Multi-Cancer Test Boosts Detection When Added to Standard Screening
Posted on 02 Jun 2026
Most cancers are still diagnosed outside organ-specific screening, often at advanced stages. In the United States, guideline-recommended screening detects only 14% of cancers, underscoring the need for complementary approaches. New prospective data show that adding a blood-based multi-cancer early detection test increased screen-detected cancers 6.5-fold, with high specificity and low rates of invasive follow-up.
GRAIL’s (Menlo Park, CA, USA) Galleri multi-cancer early detection (MCED) test was evaluated in PATHFINDER 2, a prospective, registrational, interventional study of 35,878 adults aged 50 years and older with no clinical suspicion of cancer in the U.S. and Canada. Results from the full cohort were presented in an oral session at the 2026 American Society of Clinical Oncology (ASCO) Annual Meeting on May 31, 2026. The study is described as the largest interventional MCED investigation conducted to date in North America.

Adding Galleri to guideline-recommended screening for breast, cervical, colorectal, and lung cancers increased the number of screen‑detected cancers 6.5‑fold; when added to screening that also included prostate cancer, the increase was nearly threefold. Overall, 60% of cancers diagnosed in the cohort were detected by screening.

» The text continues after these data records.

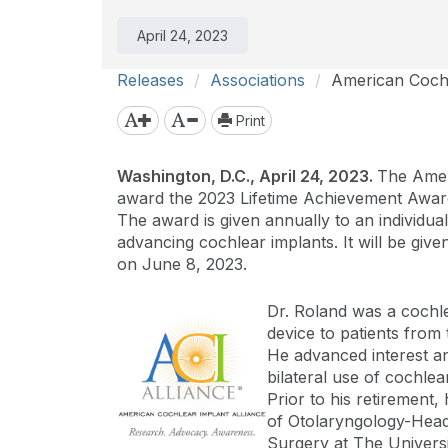
April 24, 2023
Releases
Associations
American Cochl
Print
Washington, D.C., April 24, 2023.
The Ameri
award the 2023 Lifetime Achievement Award
The award is given annually to an individua
advancing cochlear implants. It will be giv
on June 8, 2023.
Dr. Roland was a cochle
device to patients from 
He advanced interest an
bilateral use of cochlea
Prior to his retiremen
of Otolaryngology-Head
Surgery at The Universi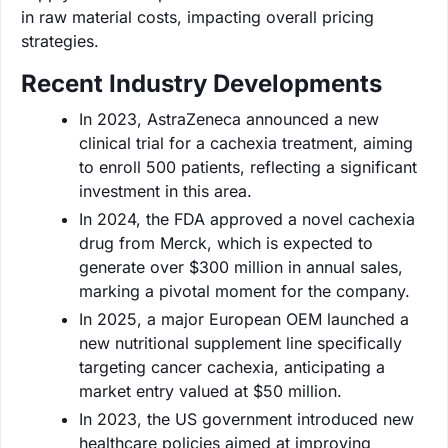
in raw material costs, impacting overall pricing
strategies.
Recent Industry Developments
In 2023, AstraZeneca announced a new
clinical trial for a cachexia treatment, aiming
to enroll 500 patients, reflecting a significant
investment in this area.
In 2024, the FDA approved a novel cachexia
drug from Merck, which is expected to
generate over $300 million in annual sales,
marking a pivotal moment for the company.
In 2025, a major European OEM launched a
new nutritional supplement line specifically
targeting cancer cachexia, anticipating a
market entry valued at $50 million.
In 2023, the US government introduced new
healthcare policies aimed at improving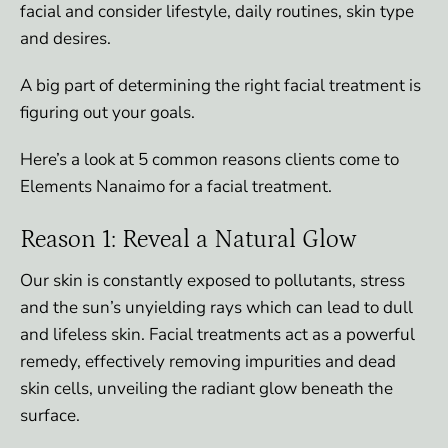
facial and consider lifestyle, daily routines, skin type
and desires.
A big part of determining the right facial treatment is
figuring out your goals.
Here’s a look at 5 common reasons clients come to
Elements Nanaimo for a facial treatment.
Reason 1: Reveal a Natural Glow
Our skin is constantly exposed to pollutants, stress
and the sun’s unyielding rays which can lead to dull
and lifeless skin. Facial treatments act as a powerful
remedy, effectively removing impurities and dead
skin cells, unveiling the radiant glow beneath the
surface.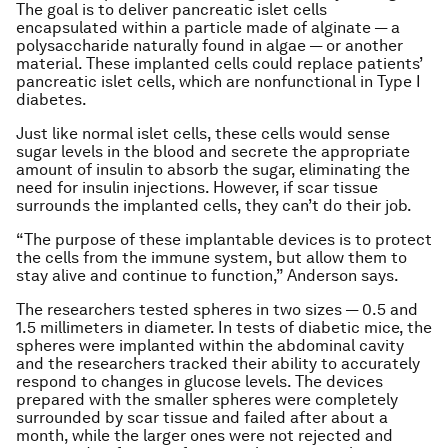
The goal is to deliver pancreatic islet cells
encapsulated within a particle made of alginate — a
polysaccharide naturally found in algae — or another
material. These implanted cells could replace patients’
pancreatic islet cells, which are nonfunctional in Type I
diabetes.
Just like normal islet cells, these cells would sense
sugar levels in the blood and secrete the appropriate
amount of insulin to absorb the sugar, eliminating the
need for insulin injections. However, if scar tissue
surrounds the implanted cells, they can’t do their job.
“The purpose of these implantable devices is to protect
the cells from the immune system, but allow them to
stay alive and continue to function,” Anderson says.
The researchers tested spheres in two sizes — 0.5 and
1.5 millimeters in diameter. In tests of diabetic mice, the
spheres were implanted within the abdominal cavity
and the researchers tracked their ability to accurately
respond to changes in glucose levels. The devices
prepared with the smaller spheres were completely
surrounded by scar tissue and failed after about a
month, while the larger ones were not rejected and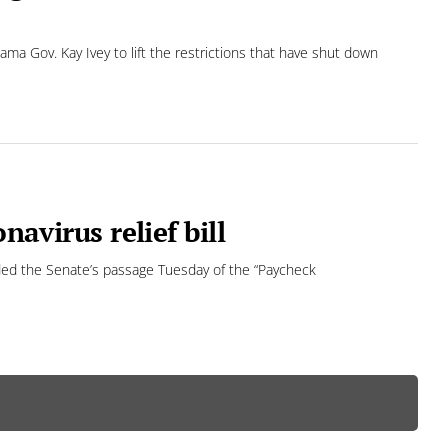
a Gov. Kay Ivey to lift the restrictions that have shut down
navirus relief bill
ded the Senate’s passage Tuesday of the “Paycheck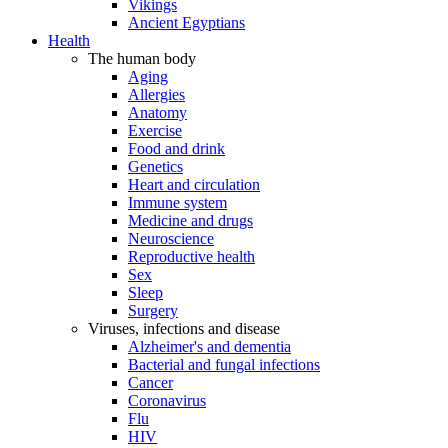
Vikings
Ancient Egyptians
Health
The human body
Aging
Allergies
Anatomy
Exercise
Food and drink
Genetics
Heart and circulation
Immune system
Medicine and drugs
Neuroscience
Reproductive health
Sex
Sleep
Surgery
Viruses, infections and disease
Alzheimer's and dementia
Bacterial and fungal infections
Cancer
Coronavirus
Flu
HIV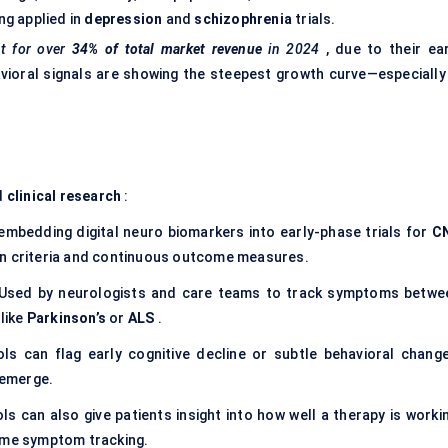
ng applied in
depression
and
schizophrenia
trials.
t for over
34% of total market revenue
in 2024
, due to their ear
vioral signals are showing the steepest growth curve—especially 
d
clinical research
:
embedding digital neuro biomarkers into early-phase trials for
C
on criteria and continuous outcome measures.
Used by neurologists and care teams to track symptoms betwe
 like
Parkinson’s
or
ALS
.
ols can flag early cognitive decline or subtle behavioral change
 emerge.
ls can also give patients insight into how well a therapy is workin
time symptom tracking.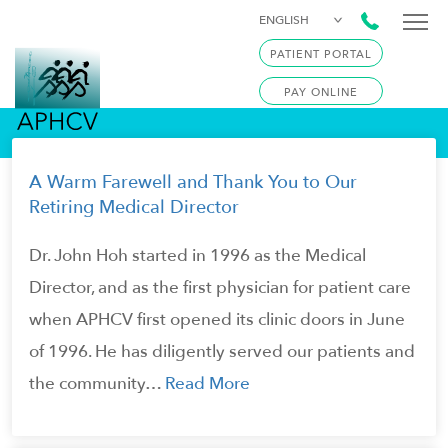
ENGLISH
PATIENT PORTAL
PAY ONLINE
A Warm Farewell and Thank You to Our
Retiring Medical Director
Dr. John Hoh started in 1996 as the Medical
Director, and as the first physician for patient care
when APHCV first opened its clinic doors in June
of 1996. He has diligently served our patients and
the community…
Read More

Among new cancers detected by Galleri, 53.0% were stage I–II and 70.9% were stage I–III; notably, 71.3% of these lacked U.S. Preventive Services Task Force A or B screening recommendations. The test showed a 60.3% positive predictive value (173 cancers among 287 positive signals), 99.6% specificity, and episode sensitivity of 69.8% for 12 cancers responsible for two‑thirds of U.S. cancer deaths (39.3% for all cancers).
Safety findings included five study‑related adverse events during diagnostic evaluation in participants with confirmed cancer; one serious adverse event related to diagnostic workup was identified after data lock, with follow‑up ongoing. Anxiety increased transiently after a positive test with subsequent cancer diagnosis and returned to baseline by 12 months.
The blood-based test is intended for use alongside standard-of-care screening and predicts Cancer Signal Origin (CSO) to guide diagnostic evaluation, which was correct 91.3% of the time in the study. Diagnostic workup reached resolution in a median of 48 days, with invasive procedures performed in 0.6% of safety-analyzable participants after a positive result; 90.5% were nonsurgical. GRAIL’s clinical laboratory is CLIA-certified and CAP-accredited. The prescription-only Galleri test was developed by GRAIL and has not been cleared or approved by the U.S. Food and Drug Administration (FDA).
“PATHFINDER 2 provides important additional data on the performance and safety of MCED testing. MCED tests are not a replacement for existing screening, but they have the potential to complement current approaches by helping detect cancer signals across multiple cancer types, including some for which routine screening is not currently available,” said Karthik Giridhar, MD, assistant professor of oncology at Mayo Clinic and a principal investigator on the study.